On Tuesday, COGAT, an Israeli Defense Ministry agency supposedly tasked with coordinating aid deliveries into Palestinian territories, said since the beginning of the war, it has facilitated the entry of 282,126 vials of the polio vaccine, enough for 2,821,260 people.
It also said in a statement that approximately 554,512 vials of vaccines have entered the Gaza Strip, which is enough for 4,973,736 individual vaccines for various diseases and potential epidemics in the Gaza Strip.
Gaza has a population of around 2.3 million people.
Diplomatic standstill
Despite the success of the polio campaign, diplomatic efforts to secure a permanent cease-fire, release hostages held in Gaza and return many Palestinians jailed by Israel, have faltered.
Israeli Prime Minister Benjamin Netanyahu insisted Monday that Israeli troops would remain in the Philadelphi corridor on the southern edge of Gaza, one of the main sticking points in reaching a deal.
Hamas, which wants any agreement to end the war to include all Israeli forces out of Gaza, says such a condition, among some others, would prevent an accord. Netanyahu says war can only end when Hamas is eradicated.
The impasse is frustrating Israel's international allies and the 15 members of the United Nations Security Council.
Slovenia's U.N. envoy – council president for September – said Tuesday that patience is running out and the body will likely consider taking action if a cease-fire cannot be brokered soon.

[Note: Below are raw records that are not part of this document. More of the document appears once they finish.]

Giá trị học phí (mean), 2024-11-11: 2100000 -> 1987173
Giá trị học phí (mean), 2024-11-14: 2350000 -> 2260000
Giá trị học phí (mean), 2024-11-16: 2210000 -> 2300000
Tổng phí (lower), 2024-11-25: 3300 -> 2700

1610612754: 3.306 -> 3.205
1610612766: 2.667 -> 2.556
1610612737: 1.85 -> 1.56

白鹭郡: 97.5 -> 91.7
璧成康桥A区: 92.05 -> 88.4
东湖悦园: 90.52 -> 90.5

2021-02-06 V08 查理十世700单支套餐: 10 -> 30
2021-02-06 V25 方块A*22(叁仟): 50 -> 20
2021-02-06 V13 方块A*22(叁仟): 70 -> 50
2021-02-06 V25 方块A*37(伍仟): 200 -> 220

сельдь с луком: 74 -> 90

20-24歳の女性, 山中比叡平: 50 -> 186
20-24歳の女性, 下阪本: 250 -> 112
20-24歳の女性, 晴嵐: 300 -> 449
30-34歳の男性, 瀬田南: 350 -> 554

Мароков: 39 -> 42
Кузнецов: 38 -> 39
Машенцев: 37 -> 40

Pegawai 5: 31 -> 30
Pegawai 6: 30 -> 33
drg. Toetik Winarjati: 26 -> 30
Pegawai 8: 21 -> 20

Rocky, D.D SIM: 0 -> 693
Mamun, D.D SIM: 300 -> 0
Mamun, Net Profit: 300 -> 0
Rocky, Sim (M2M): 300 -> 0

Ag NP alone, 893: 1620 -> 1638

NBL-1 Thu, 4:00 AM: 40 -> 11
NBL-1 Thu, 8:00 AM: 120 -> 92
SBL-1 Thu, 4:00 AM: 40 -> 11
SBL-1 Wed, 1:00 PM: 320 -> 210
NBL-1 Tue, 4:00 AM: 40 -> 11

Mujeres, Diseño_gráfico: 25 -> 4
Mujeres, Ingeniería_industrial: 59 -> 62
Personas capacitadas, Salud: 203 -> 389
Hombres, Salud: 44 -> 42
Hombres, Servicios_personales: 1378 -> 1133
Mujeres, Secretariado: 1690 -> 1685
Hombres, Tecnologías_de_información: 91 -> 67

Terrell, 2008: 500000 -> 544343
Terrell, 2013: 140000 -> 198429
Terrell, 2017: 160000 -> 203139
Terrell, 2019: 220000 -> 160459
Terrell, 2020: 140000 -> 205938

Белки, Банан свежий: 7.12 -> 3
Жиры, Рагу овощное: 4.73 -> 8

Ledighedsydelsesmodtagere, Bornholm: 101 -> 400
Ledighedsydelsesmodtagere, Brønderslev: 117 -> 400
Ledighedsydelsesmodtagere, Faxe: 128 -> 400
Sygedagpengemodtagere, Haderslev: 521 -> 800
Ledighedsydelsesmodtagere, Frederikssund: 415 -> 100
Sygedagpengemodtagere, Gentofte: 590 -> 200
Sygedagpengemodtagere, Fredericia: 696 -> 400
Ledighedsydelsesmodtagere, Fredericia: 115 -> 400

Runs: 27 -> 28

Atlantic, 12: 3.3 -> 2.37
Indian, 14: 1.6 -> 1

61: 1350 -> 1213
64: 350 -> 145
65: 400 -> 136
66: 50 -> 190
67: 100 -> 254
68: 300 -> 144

Senior Hamas official Sami Abu Zuhri told Reuters, the only way a deal can be reached was if Israel agreed to a U.S. July 2 proposal, endorsed by the U.N. Security Council and accepted by the group. Both Israel and Hamas blame failure on conditions set by each of the two sides.
Meanwhile, Israeli forces battled Hamas in several areas of the enclave, claiming they killed many senior operatives and struck military infrastructure and command centers in the past day.
The armed wing of Hamas and the Islamic Jihad said their members confronted Israeli troops in the north and south of the territory, with anti-tank rockets, mortar fire and explosive devices.
In Khan Younis, an Israeli airstrike killed two Palestinians, including a girl, medics said, while an airstrike in Darraj suburb of Gaza City killed a local doctor, Nehad Al-Madhoun, in his house.
The war in Gaza was triggered by the Oct. 7 Hamas incursion, which caused 1,200 deaths and captured more than 250 hostages, according to Israeli tallies.
Israel's genocidal war on Gaza has killed 40,800 Palestinians, mostly women and children, according to the enclave's Health ministry.